[Opening EXCERPT PROVIDED section]
9:30 PM….“Welp, it’s that time again.  Time to get ready for bed.”  She smiles and yawns.  We begin our nightly routine.  “Goodnight, grandmom.  Sleep tight.”  I kiss her on the cheek and fall onto my welcoming sofa.  I stare at the ceiling and pray she wakes up in the morning.  

Caregiving never stops.  It’s a physically demanding job with little rest.  Your eyes may be closed but your mind is constantly working.  Care for yourself so you can care for others.  Thank you and GOOD LUCK!  

Caregiver stress….YES it’s real!

You have a B.S. in Chemistry….what do you know about caregiver stress?  A lot more than you think.  If you’ve had the time to read my others posts, you realize I’m a CHEM enthusiast.  Five grueling years of mathematics and chemistry courses to garner my degree and academic distinction amongst peers.

It was at the beginning of these five years that my caregiving journey began. My grandmother had a stroke when I first entered college….I was 18 years old.  The stroke left her with right-side paralysis and speaking difficulties.  My family and I were faced with a decision….who will care for her?  My older brother was working full-time and my younger brother was still in high school.  Then there was me….the college bound Jersey girl with big Chemistry dreams.  Who says the middle child isn’t the best child?  Faced with the dilemma of nursing home or homecare, I spent many days in a daze thinking about the future.  What’s more important, the happiness of my grandmother or my career path? Hands down….the happiness of my grandmother.  So, in 2004 my grandmother and I embarked on a memorable 11 year journey.

As I said earlier, I was 18 years old when my caregiving journey began and my grandmother was 73.  How was I going to convince this, up until now, extremely independent woman that I was capable of caring for her during her time of need?  My grandmother’s thoughts were written all over her face….I’m going to be dependent on this teenage girl, who barely knows how to drive or cook?  Yes.

There we were, two women separated by decades, expected to get along and balance life.  Easier said than done.  Although I chose to care for my grandmother, I didn’t want to delay my education.  So, I decided to balance caregiving and college.  It was difficult, but doable!  Besides, the life skills I was learning through my Chemistry course work were coming in pretty handy at home.  My grandmother’s recovery was slow, but steady.  She never recovered from the paralysis, but was successful in overcoming her eating and speech difficulties.
[Closing EXCERPT PROVIDED section]
[Opening RECORD EXCERPTS section]
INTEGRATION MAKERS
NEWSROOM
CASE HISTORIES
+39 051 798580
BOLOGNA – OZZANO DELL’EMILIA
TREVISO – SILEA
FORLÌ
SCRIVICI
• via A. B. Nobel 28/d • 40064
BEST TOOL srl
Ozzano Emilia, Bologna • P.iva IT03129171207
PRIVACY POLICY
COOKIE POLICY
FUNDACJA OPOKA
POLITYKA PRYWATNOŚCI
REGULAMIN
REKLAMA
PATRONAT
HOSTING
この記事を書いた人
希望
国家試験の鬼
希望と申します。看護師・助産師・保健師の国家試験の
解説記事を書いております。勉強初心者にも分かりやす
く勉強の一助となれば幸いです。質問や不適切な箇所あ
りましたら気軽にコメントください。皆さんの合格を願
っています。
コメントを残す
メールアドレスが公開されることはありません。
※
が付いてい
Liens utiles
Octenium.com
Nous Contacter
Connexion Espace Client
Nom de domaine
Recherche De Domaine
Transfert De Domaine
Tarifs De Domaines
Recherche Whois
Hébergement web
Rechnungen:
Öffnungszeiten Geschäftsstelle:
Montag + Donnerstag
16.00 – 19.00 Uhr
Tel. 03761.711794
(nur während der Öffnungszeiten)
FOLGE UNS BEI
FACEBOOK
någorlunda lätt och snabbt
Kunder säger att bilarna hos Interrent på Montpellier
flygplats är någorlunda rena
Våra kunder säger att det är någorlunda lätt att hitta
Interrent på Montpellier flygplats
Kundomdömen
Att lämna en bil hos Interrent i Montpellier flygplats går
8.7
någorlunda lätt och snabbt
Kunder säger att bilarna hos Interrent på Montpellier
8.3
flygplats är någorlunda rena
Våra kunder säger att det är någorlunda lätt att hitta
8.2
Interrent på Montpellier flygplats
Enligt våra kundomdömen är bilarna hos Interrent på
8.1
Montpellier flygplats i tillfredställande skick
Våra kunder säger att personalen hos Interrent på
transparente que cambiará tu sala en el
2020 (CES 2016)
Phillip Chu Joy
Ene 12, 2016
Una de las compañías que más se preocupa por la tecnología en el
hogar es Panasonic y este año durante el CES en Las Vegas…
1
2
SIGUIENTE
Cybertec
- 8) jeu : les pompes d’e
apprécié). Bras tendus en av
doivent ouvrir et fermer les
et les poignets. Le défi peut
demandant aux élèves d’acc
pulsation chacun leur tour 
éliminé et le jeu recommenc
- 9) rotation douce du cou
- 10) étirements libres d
[Closing RECORD EXCERPTS section]
[Opening RECORD EXCERPTS section]
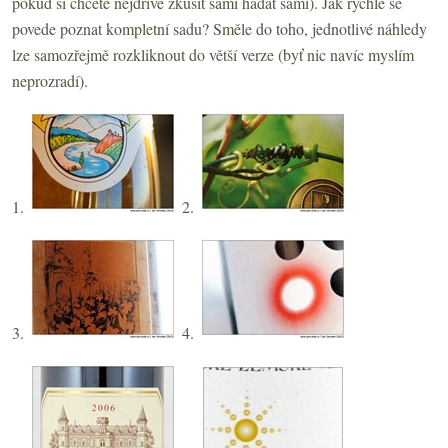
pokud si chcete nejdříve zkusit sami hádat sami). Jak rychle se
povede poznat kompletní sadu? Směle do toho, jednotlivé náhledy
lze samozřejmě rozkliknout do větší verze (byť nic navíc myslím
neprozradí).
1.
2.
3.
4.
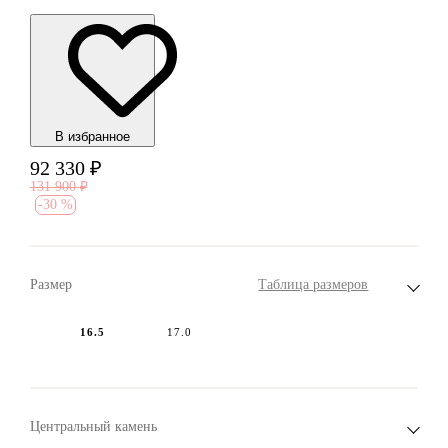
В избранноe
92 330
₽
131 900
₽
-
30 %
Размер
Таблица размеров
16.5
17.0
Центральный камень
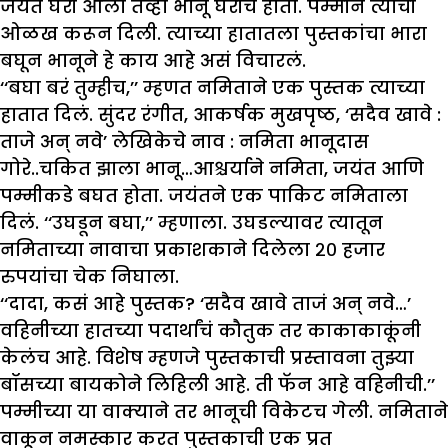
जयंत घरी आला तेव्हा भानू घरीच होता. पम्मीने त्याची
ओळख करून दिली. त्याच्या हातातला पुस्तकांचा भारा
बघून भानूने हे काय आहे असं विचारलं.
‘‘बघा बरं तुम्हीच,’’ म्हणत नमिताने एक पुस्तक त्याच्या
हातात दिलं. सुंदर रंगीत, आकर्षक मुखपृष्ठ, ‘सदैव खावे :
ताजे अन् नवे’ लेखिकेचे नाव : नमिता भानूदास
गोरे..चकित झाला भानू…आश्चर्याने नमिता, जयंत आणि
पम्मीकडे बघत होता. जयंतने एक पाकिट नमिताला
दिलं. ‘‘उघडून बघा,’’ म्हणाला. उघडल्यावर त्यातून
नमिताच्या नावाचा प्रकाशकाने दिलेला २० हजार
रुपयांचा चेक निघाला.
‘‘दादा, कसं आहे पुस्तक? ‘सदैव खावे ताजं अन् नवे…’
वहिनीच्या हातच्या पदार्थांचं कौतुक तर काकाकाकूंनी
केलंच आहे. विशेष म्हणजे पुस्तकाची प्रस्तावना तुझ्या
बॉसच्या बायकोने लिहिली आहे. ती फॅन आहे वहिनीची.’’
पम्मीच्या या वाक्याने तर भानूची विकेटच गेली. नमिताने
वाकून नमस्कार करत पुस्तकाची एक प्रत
[Closing RECORD EXCERPTS section]
TASK STATEMENT –
According to the caregiving text, what two conditions did the grandmother's stroke leave her with? The records are drawn from a separate source, not from the caregiving text.

REPLY –
Right-side paralysis and speaking difficulties.